The fig is not a particularly impressive tree. With its grey trunk and dull, rough leaves, it’s not a tree that one would notice. It is a member of the family Moraceae and the genus Ficus. It originated in Asia Minor, specifically in the town of Caria, and has been cultivated for thousands of years for its especially nutritious fruit, which can be eaten fresh or dried. In reality, the part that is eaten is the bloom and not the fruit. The grey wood of the tree is porous and cannot catch fire. It is moist and contains no resin. Storing moisture in the pores of its wood, the tree can survive great drought.
Strangely, instead of resin, the fig tree produces milk. The ability to yield milk is a rare characteristic within the plant kingdom. Although the other plants that yield milk generally produce substances that are either poisonous or strongly hallucinogenic, the milk of the fig is slightly caustic, thus causing itches and rashes.

__EXTRACTED INFORMATION__.
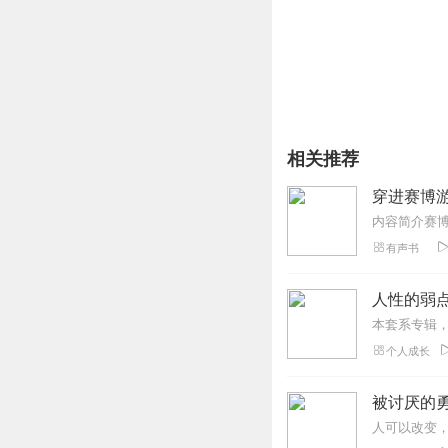
相关推荐
有声书
人性的弱
个人成长
被讨厌的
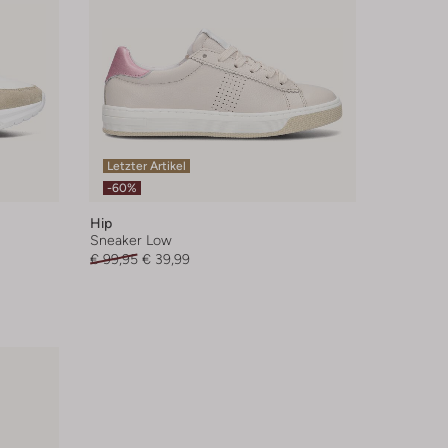
Letzter Artikel
-60%
Hip
Sneaker Low
€ 99,95
€ 39,99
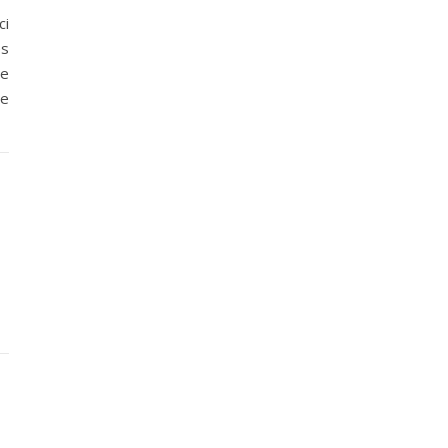
ci
es
de
te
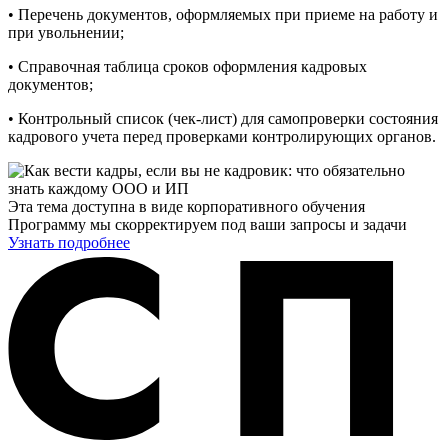
• Перечень документов, оформляемых при приеме на работу и
при увольнении;
• Справочная таблица сроков оформления кадровых
документов;
• Контрольный список (чек-лист) для самопроверки состояния
кадрового учета перед проверками контролирующих органов.
Эта тема доступна в виде корпоративного обучения
Программу мы скорректируем под ваши запросы и задачи
Узнать подробнее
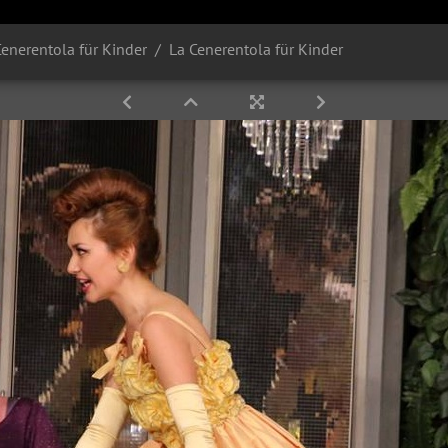
 Cenerentola für Kinder
La Cenerentola für Kinder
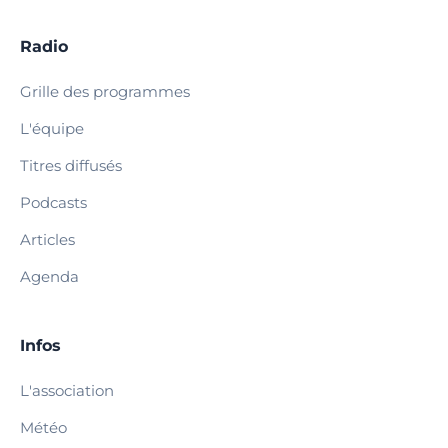
Radio
Grille des programmes
L'équipe
Titres diffusés
Podcasts
Articles
Agenda
Infos
L'association
Météo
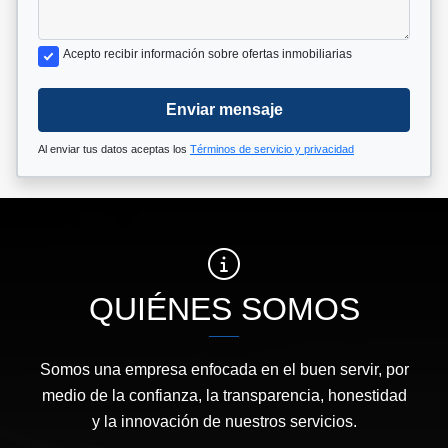
Acepto recibir información sobre ofertas inmobiliarias
Enviar mensaje
Al enviar tus datos aceptas los
Términos de servicio y privacidad
QUIÉNES SOMOS
Somos una empresa enfocada en el buen servir, por
medio de la confianza, la transparencia, honestidad
y la innovación de nuestros servicios.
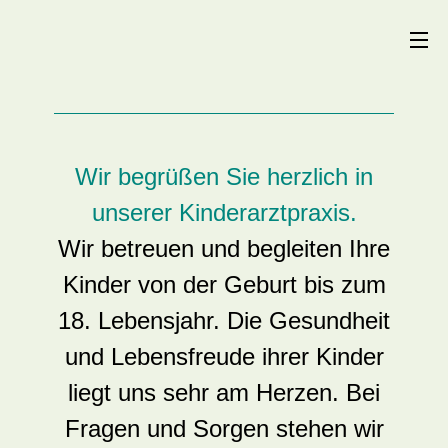
Wir begrüßen Sie herzlich in
unserer Kinderarztpraxis.
Wir betreuen und begleiten Ihre
Kinder von der Geburt bis zum
18. Lebensjahr. Die Gesundheit
und Lebensfreude ihrer Kinder
liegt uns sehr am Herzen. Bei
Fragen und Sorgen stehen wir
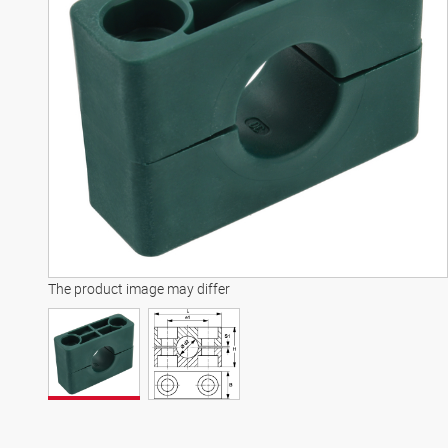
The product image may differ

__AIM OF THE EXERCISE__.
Check each statement below against the fig tree text. For each one, give yes or no and quote the exact words of the text that decide it.
1. The fig tree originated in Asia Minor.
2. The wood of the fig tree catches fire easily.
3. The milk of the fig is strongly hallucinogenic.

__EXERCISE RESPONSE__.
1. Yes: "It originated in Asia Minor, specifically in the town of Caria"
2. No: "The grey wood of the tree is porous and cannot catch fire."
3. No: "the milk of the fig is slightly caustic, thus causing itches and rashes."